Here’s what you can do to retain the length you grow. Do as many of these as possible for maximum results:
Keep Your Hair Stretched
If you allow your naturally kinky hair to coil up on itself, that’s more change for tangling and ultimately breakage. An excellent way to reduce hair breakage so you can retain much more length is to keep your hair stretched.
Do protective styles that do not add stress to your hair and that do not require excessive manipulation to do or redo. Your ends need to be fully tucked away for the style to be truly protective.
Low manipulation styles
Hairstyles that require very little handling of your hair to do and/or maintain. They may or may not be protective. For example, buns, braids, and twist outs
Protection at all times
Protect your hair from breakage as much as possible. This goes beyond the styling process. Here are some scenarios where your hair can be exposed to breakage and solutions to experience less breakage:
- Sleeping on uncovered hair
Solution: use a silk/satin scarf and/or a silk/satin pillowcase)
- When commuting on public transportation
Solution: put your hair up until you reach your destination.
- Handling when doing your hair routines (cleansing, detangling, stretching, drying, straightening)
Solutions: Work in sections, use latex like gloves when cleansing/detangling; Gently stretch hair with a warm dryer or method that doesn’t put a lot of stress on your hair; use a high quality heat protectant and don’t straighten your hair often. Stretching is important for length retention. Straightening should be done on rare occasion (ex: no more than 4 times a year)
- Cut out all the trimming
Solution: Trim your hair as needed. There is no set timeframe for how often you need to trim. It’s solely based on your hair care habits. One thing a lot of the ladies photographed above have in common is they don’t trim their hair constantly. Here’s something to chew on: If you aren’t doing a lot to damage your hair, there’s no need to cut it often. To recognize more length, stop cutting off perfectly good hair, buying into the notion that you need regular trims to grow black hair. Our hair grows . This may require you to take responsibility for trimming your own hair.
The Truth About Hair Growth Secrets for Black Hair
Growing black hair may take a long time. It’s not a process you can rush.

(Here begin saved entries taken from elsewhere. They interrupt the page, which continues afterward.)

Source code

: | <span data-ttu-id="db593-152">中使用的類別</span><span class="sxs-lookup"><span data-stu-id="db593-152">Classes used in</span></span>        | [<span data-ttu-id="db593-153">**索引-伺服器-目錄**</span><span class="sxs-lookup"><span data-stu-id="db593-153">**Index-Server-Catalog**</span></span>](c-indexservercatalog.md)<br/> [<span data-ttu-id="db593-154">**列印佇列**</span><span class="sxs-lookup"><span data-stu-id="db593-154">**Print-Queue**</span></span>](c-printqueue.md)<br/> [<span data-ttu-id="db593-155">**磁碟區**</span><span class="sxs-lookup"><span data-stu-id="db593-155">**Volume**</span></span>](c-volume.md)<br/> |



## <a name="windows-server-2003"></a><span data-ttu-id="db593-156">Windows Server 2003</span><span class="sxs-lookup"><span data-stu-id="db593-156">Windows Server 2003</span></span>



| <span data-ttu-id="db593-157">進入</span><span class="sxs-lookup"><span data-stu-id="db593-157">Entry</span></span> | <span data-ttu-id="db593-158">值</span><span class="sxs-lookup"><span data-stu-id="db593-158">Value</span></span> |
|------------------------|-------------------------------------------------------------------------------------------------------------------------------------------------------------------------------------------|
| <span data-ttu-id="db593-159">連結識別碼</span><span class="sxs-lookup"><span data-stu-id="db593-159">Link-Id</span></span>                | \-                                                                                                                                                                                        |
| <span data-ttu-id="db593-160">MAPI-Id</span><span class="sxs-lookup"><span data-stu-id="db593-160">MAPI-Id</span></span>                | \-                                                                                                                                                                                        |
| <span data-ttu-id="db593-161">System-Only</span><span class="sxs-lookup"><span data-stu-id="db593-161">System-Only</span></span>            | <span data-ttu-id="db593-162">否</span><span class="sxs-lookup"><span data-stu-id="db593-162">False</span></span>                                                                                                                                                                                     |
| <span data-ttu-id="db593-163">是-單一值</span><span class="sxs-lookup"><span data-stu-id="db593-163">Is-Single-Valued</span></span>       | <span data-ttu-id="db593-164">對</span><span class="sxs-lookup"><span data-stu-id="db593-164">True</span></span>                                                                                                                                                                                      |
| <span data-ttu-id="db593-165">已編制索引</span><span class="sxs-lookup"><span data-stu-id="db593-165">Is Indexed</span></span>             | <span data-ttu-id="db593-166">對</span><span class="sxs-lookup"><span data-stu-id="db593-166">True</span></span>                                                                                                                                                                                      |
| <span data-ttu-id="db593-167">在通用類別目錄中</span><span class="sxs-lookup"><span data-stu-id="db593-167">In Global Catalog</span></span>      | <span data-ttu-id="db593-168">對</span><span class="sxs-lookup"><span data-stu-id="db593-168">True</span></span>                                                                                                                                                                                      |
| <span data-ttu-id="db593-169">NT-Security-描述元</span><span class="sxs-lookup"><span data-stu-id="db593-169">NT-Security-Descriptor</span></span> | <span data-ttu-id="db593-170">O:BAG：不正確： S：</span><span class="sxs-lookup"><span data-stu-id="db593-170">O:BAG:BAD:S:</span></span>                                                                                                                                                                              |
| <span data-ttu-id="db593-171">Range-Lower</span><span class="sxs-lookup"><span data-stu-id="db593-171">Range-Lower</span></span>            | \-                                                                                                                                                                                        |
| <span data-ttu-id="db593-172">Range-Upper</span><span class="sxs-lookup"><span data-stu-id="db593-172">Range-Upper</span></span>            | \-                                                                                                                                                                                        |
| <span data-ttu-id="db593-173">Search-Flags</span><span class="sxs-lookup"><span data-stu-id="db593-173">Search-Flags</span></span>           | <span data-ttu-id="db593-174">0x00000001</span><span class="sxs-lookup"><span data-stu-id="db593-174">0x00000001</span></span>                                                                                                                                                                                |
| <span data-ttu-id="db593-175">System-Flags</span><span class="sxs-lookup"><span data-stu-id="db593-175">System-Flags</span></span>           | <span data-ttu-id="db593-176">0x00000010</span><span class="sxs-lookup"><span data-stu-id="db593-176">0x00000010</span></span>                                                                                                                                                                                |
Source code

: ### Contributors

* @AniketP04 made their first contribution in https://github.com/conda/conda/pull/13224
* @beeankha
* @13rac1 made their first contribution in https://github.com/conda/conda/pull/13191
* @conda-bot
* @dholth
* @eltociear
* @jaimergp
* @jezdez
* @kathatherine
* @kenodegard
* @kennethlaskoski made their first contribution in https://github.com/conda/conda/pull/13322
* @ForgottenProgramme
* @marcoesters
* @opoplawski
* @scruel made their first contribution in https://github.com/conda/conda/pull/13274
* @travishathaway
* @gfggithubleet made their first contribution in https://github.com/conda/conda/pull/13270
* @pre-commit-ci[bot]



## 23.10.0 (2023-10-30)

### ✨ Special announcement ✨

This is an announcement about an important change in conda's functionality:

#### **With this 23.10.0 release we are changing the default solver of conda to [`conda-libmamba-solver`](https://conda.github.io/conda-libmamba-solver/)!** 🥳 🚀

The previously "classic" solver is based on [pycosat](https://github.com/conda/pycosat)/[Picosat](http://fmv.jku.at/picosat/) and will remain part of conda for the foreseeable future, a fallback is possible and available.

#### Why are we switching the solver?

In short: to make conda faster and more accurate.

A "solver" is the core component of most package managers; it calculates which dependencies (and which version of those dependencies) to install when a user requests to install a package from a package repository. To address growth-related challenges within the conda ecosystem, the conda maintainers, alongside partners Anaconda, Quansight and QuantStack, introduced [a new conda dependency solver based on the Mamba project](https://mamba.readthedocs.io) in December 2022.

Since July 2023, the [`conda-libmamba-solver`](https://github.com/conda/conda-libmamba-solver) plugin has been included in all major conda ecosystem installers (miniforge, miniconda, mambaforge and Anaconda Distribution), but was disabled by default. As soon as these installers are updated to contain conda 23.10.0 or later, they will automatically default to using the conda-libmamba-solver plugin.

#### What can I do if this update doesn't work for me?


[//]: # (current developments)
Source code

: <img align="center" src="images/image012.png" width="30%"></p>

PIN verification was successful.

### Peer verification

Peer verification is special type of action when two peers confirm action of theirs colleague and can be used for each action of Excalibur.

With hair growing an average of just a 1/2 inch per month, it will take you at least a year to grown 6 measly inches.
Yes, you can accelerate the process slightly with the techniques shared above but in full transparency, what’s required to grow your hair long is consistency with your hair routines. Then, patience is needed to stay the course.
Hair growth secrets for black hair are simply a laundry list of things that you don’t know to do or not do to your hair. It’s only a secret when you don’t know them. Now, you do so happy growing!